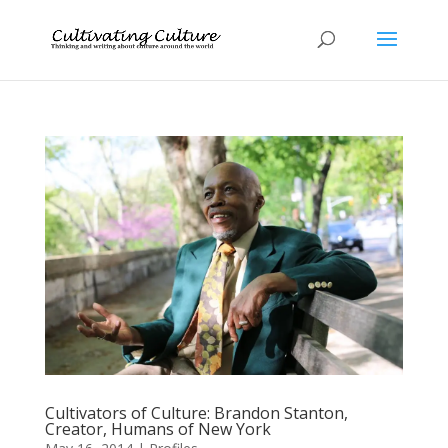
Cultivators of Culture: Brandon Stanton,
Creator, Humans of New York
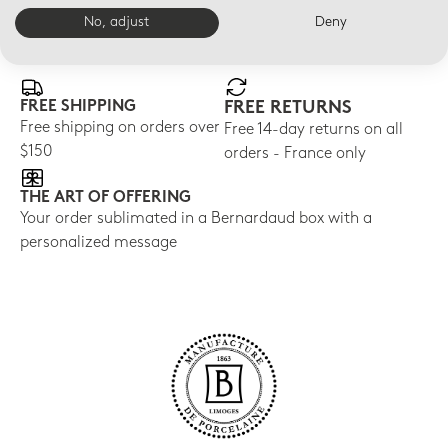
No, adjust
Deny
E-BOUTIQUE SERVICES
FREE SHIPPING
FREE RETURNS
Free shipping on orders over
Free 14-day returns on all
$150
orders - France only
THE ART OF OFFERING
Your order sublimated in a Bernardaud box with a
personalized message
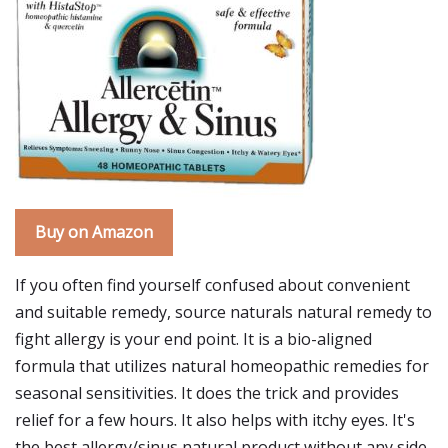
Buy on Amazon
If you often find yourself confused about convenient
and suitable remedy, source naturals natural remedy to
fight allergy is your end point. It is a bio-aligned
formula that utilizes natural homeopathic remedies for
seasonal sensitivities. It does the trick and provides
relief for a few hours. It also helps with itchy eyes. It's
the best allergy/sinus natural product without any side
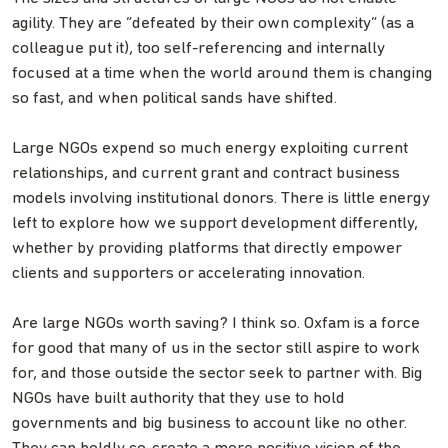
agility. They are “defeated by their own complexity” (as a
colleague put it), too self-referencing and internally
focused at a time when the world around them is changing
so fast, and when political sands have shifted.
Large NGOs expend so much energy exploiting current
relationships, and current grant and contract business
models involving institutional donors. There is little energy
left to explore how we support development differently,
whether by providing platforms that directly empower
clients and supporters or accelerating innovation.
Are large NGOs worth saving? I think so. Oxfam is a force
for good that many of us in the sector still aspire to work
for, and those outside the sector seek to partner with. Big
NGOs have built authority that they use to hold
governments and big business to account like no other.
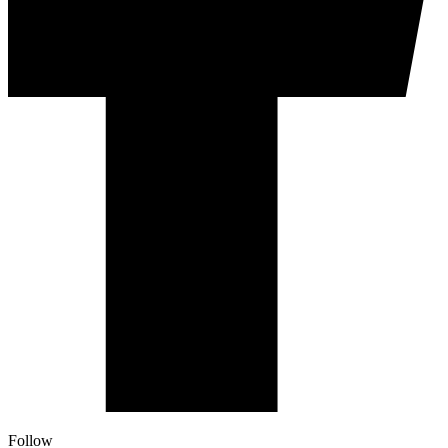
Follow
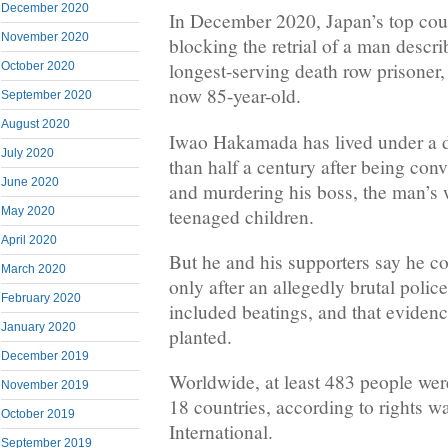
December 2020
In December 2020, Japan’s top cour
November 2020
blocking the retrial of a man descri
longest-serving death row prisoner,
October 2020
now 85-year-old.
September 2020
August 2020
Iwao Hakamada has lived under a d
July 2020
than half a century after being con
June 2020
and murdering his boss, the man’s w
teenaged children.
May 2020
April 2020
But he and his supporters say he co
March 2020
only after an allegedly brutal police
February 2020
included beatings, and that evidenc
January 2020
planted.
December 2019
Worldwide, at least 483 people were
November 2019
18 countries, according to rights
October 2019
International.
September 2019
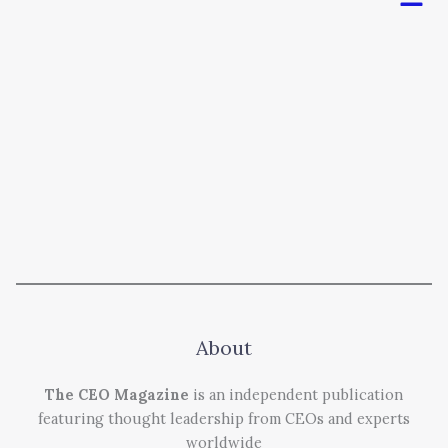
About
The CEO Magazine
is an independent publication
featuring thought leadership from CEOs and experts
worldwide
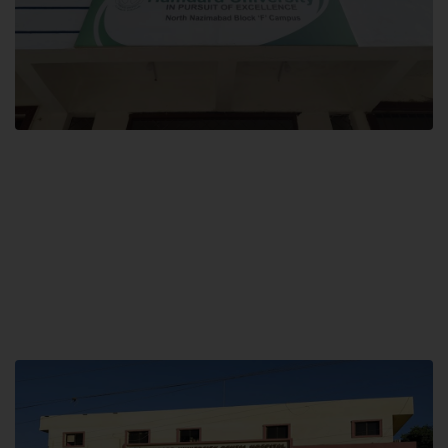
Block F SITE
Hamdard University NN Block F SITE, North Nazimabad Town, Karachi,
Pakistan
Landline: (021) 36721115
Whatsapp: (92)331-1162504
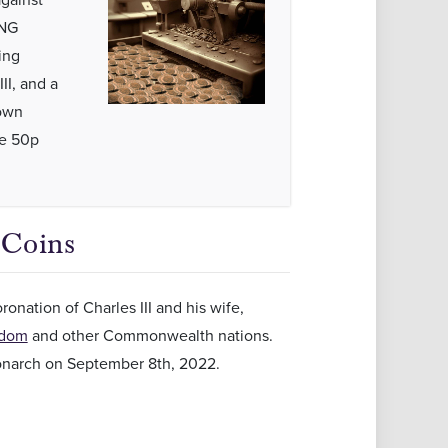
ING
ing
II, and a
rown
he 50p
 Coins
onation of Charles III and his wife,
gdom
and other Commonwealth nations.
 monarch on September 8th, 2022.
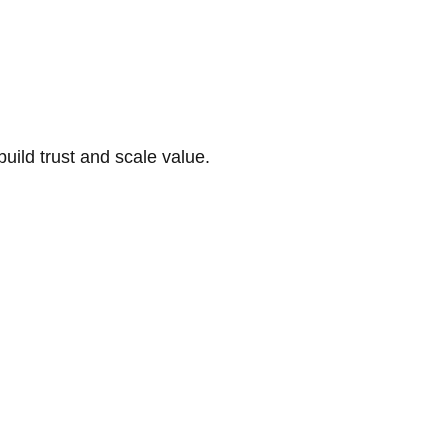
build trust and scale value.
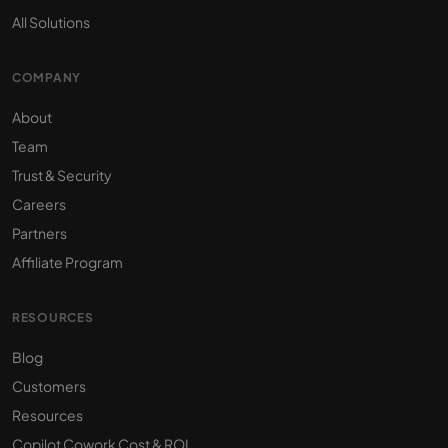
All Solutions
COMPANY
About
Team
Trust & Security
Careers
Partners
Affiliate Program
RESOURCES
Blog
Customers
Resources
Copilot Cowork Cost & ROI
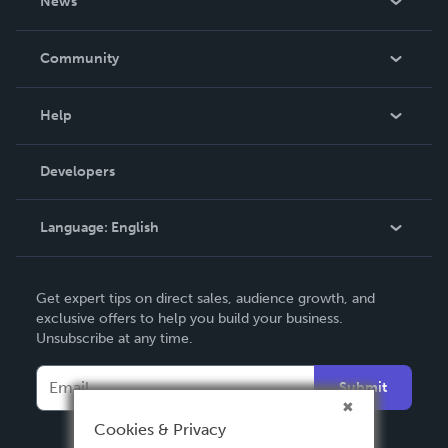
News
Careers
In The News
Community
Events
Blog
Help
Videos
Order Lookup
Developers
Podcast
Knowledge Base
Language:
English
Contact Support
English
Get expert tips on direct sales, audience growth, and
Deutsch
exclusive offers to help you build your business.
Unsubscribe at any time.
Français
Italiano
Submit
Español
Cookies & Privacy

--------------------------------

**Task to carry out**
Repeat the records in full and exactly, leaving every picture out.

**Finished task**
Cultivators of Culture: Brandon Stanton,
Creator, Humans of New York
No, adjust
Deny
E-BOUTIQUE SERVICES
FREE SHIPPING
FREE RETURNS
Free shipping on orders over
Free 14-day returns on all
$150
orders - France only
THE ART OF OFFERING
Your order sublimated in a Bernardaud box with a
personalized message
Buy on Amazon
If you often find yourself confused about convenient
and suitable remedy, source naturals natural remedy to
fight allergy is your end point. It is a bio-aligned
formula that utilizes natural homeopathic remedies for
seasonal sensitivities. It does the trick and provides
relief for a few hours. It also helps with itchy eyes. It's
the best allergy/sinus natural product without any side
agility. They are “defeated by their own complexity” (as a
colleague put it), too self-referencing and internally
focused at a time when the world around them is changing
so fast, and when political sands have shifted.
Large NGOs expend so much energy exploiting current
relationships, and current grant and contract business
models involving institutional donors. There is little energy
left to explore how we support development differently,
whether by providing platforms that directly empower
clients and supporters or accelerating innovation.
Are large NGOs worth saving? I think so. Oxfam is a force
for good that many of us in the sector still aspire to work
for, and those outside the sector seek to partner with. Big
NGOs have built authority that they use to hold
governments and big business to account like no other.
Follow
December 2020
In December 2020, Japan’s top cour
November 2020
blocking the retrial of a man descri
longest-serving death row prisoner,
October 2020
now 85-year-old.
September 2020
August 2020
Iwao Hakamada has lived under a d
July 2020
than half a century after being con
June 2020
and murdering his boss, the man’s w
teenaged children.
May 2020
April 2020
But he and his supporters say he co
March 2020
only after an allegedly brutal police
February 2020
included beatings, and that evidenc
January 2020
planted.
December 2019
Worldwide, at least 483 people were
November 2019
18 countries, according to rights
October 2019
International.
September 2019
About
The CEO Magazine
is an independent publication
featuring thought leadership from CEOs and experts
worldwide
Block F SITE
Hamdard University NN Block F SITE, North Nazimabad Town, Karachi,
Pakistan
Landline: (021) 36721115
Whatsapp: (92)331-1162504
ING
ing
II, and a
rown
he 50p
 Coins
onation of Charles III and his wife,
gdom
and other Commonwealth nations.
 monarch on September 8th, 2022.
build trust and scale value.
All Solutions
COMPANY
About
Team
Trust & Security
Careers
Partners
Affiliate Program
RESOURCES
Blog
Customers
Resources
Copilot Cowork Cost & ROI
News
Careers
In The News
Community
Events
Blog
Help
Videos
Order Lookup
Developers
Podcast
Knowledge Base
Language:
English
Contact Support
English
Get expert tips on direct sales, audience growth, and
Deutsch
exclusive offers to help you build your business.
Unsubscribe at any time.
Français
Italiano
Submit
Español
Cookies & Privacy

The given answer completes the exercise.